EXERCISE REQUIREMENTS: Copy everything from the start of the items down to the line containing "correspondre à celles", replacing "propriétaires" with "bailleurs" and leaving the rest unchanged.

═════ MATERIAL PROVIDED

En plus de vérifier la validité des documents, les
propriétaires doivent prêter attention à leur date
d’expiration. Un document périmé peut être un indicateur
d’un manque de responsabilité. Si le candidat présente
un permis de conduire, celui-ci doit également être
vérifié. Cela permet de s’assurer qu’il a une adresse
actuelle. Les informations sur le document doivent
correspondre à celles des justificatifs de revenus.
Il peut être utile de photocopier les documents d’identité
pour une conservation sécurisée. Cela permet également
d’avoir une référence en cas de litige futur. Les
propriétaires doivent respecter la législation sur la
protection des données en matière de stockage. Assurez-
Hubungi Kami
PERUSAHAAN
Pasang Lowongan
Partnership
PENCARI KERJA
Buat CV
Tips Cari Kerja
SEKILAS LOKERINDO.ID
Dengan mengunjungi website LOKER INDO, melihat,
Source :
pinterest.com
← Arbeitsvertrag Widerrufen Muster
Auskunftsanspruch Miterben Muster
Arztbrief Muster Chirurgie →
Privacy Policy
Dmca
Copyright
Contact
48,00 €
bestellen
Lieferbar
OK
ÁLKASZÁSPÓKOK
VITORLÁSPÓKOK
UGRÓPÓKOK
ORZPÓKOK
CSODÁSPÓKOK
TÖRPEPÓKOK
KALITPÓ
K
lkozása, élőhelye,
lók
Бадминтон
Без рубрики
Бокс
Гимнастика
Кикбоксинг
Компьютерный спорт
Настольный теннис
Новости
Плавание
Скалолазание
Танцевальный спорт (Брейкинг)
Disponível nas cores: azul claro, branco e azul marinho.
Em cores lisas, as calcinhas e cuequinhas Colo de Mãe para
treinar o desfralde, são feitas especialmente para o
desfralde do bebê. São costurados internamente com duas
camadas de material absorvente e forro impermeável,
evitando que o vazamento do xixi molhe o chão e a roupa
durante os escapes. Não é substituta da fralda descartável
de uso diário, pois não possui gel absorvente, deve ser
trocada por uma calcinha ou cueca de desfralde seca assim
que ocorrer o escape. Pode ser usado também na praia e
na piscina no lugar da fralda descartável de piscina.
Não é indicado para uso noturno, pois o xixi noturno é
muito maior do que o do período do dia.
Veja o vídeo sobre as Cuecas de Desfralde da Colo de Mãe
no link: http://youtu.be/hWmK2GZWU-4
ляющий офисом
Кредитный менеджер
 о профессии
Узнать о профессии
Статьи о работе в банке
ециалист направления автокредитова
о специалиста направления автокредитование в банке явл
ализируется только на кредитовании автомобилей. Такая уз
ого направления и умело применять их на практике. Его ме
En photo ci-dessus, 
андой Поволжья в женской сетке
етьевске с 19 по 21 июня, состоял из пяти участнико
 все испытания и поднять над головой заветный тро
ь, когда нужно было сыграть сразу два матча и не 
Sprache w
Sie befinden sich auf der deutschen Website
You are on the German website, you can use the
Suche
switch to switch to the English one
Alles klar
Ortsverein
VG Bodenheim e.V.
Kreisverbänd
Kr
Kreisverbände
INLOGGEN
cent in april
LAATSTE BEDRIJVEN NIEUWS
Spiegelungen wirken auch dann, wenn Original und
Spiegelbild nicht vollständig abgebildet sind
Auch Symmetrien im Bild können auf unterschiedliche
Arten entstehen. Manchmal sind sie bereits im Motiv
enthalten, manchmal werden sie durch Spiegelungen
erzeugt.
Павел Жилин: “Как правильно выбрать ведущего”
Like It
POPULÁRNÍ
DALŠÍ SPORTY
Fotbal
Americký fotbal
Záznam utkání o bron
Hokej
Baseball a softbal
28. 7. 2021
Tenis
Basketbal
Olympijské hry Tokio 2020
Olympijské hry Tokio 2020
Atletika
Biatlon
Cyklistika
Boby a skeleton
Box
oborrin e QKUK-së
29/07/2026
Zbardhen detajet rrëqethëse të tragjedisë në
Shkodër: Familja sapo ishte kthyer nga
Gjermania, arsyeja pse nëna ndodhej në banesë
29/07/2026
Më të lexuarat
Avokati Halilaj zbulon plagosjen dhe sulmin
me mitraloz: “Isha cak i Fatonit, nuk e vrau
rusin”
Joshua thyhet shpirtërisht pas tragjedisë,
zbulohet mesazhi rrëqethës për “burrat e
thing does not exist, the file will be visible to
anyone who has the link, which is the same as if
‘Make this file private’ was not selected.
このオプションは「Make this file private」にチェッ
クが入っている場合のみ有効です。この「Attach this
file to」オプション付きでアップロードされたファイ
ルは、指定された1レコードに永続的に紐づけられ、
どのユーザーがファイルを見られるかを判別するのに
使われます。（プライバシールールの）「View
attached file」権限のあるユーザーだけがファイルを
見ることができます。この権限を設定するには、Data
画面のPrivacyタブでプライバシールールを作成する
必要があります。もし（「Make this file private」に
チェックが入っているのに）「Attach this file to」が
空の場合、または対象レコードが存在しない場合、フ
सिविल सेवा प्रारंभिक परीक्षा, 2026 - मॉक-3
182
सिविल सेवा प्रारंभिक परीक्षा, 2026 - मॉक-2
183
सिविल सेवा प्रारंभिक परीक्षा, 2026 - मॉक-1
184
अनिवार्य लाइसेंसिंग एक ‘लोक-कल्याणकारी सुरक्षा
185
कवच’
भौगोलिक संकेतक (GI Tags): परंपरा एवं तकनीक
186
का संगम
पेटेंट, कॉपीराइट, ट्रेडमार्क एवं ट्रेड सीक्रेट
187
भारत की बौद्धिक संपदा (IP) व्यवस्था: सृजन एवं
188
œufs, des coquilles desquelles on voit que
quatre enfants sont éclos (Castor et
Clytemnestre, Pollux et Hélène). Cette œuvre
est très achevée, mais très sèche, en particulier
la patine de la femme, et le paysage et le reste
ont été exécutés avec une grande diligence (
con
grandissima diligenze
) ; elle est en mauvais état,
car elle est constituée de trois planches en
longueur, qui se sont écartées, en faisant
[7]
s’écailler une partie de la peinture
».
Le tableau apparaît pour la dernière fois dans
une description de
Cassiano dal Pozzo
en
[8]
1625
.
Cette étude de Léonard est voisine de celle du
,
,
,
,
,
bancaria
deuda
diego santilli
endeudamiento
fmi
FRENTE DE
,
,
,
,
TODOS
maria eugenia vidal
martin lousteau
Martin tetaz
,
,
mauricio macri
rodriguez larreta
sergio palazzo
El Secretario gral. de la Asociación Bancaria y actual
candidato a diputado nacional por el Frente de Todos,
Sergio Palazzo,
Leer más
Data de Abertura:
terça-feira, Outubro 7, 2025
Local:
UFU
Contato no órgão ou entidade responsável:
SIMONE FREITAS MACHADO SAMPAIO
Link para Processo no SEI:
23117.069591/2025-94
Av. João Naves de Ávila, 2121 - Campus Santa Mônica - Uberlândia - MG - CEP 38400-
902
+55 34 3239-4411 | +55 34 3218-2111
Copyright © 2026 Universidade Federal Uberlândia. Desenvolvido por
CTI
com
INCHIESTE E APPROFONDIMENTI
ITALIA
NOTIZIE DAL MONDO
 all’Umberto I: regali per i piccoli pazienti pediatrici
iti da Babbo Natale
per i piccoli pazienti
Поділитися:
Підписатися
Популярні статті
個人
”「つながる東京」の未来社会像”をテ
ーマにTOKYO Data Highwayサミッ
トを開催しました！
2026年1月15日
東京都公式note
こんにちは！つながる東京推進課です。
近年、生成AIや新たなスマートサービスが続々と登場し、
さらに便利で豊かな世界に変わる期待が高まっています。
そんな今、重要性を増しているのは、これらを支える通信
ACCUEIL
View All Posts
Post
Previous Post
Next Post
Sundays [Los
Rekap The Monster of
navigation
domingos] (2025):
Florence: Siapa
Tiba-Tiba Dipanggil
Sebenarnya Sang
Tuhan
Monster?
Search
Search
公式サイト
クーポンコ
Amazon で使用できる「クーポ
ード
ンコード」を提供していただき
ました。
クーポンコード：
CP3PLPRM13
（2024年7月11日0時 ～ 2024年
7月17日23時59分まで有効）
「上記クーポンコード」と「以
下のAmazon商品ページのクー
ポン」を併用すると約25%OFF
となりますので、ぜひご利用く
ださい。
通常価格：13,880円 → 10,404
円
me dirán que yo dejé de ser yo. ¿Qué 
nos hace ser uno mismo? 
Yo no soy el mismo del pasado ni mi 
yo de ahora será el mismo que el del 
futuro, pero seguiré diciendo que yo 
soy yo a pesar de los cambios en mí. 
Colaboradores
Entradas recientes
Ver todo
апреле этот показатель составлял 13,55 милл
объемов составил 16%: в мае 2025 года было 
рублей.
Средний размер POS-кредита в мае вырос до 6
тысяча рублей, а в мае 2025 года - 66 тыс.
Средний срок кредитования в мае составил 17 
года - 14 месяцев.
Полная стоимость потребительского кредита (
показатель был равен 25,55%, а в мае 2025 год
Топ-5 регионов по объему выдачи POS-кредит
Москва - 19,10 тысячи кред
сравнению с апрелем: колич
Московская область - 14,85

══════════

RESULT OF THE TASK:
En plus de vérifier la validité des documents, les
bailleurs doivent prêter attention à leur date
d’expiration. Un document périmé peut être un indicateur
d’un manque de responsabilité. Si le candidat présente
un permis de conduire, celui-ci doit également être
vérifié. Cela permet de s’assurer qu’il a une adresse
actuelle. Les informations sur le document doivent
correspondre à celles des justificatifs de revenus.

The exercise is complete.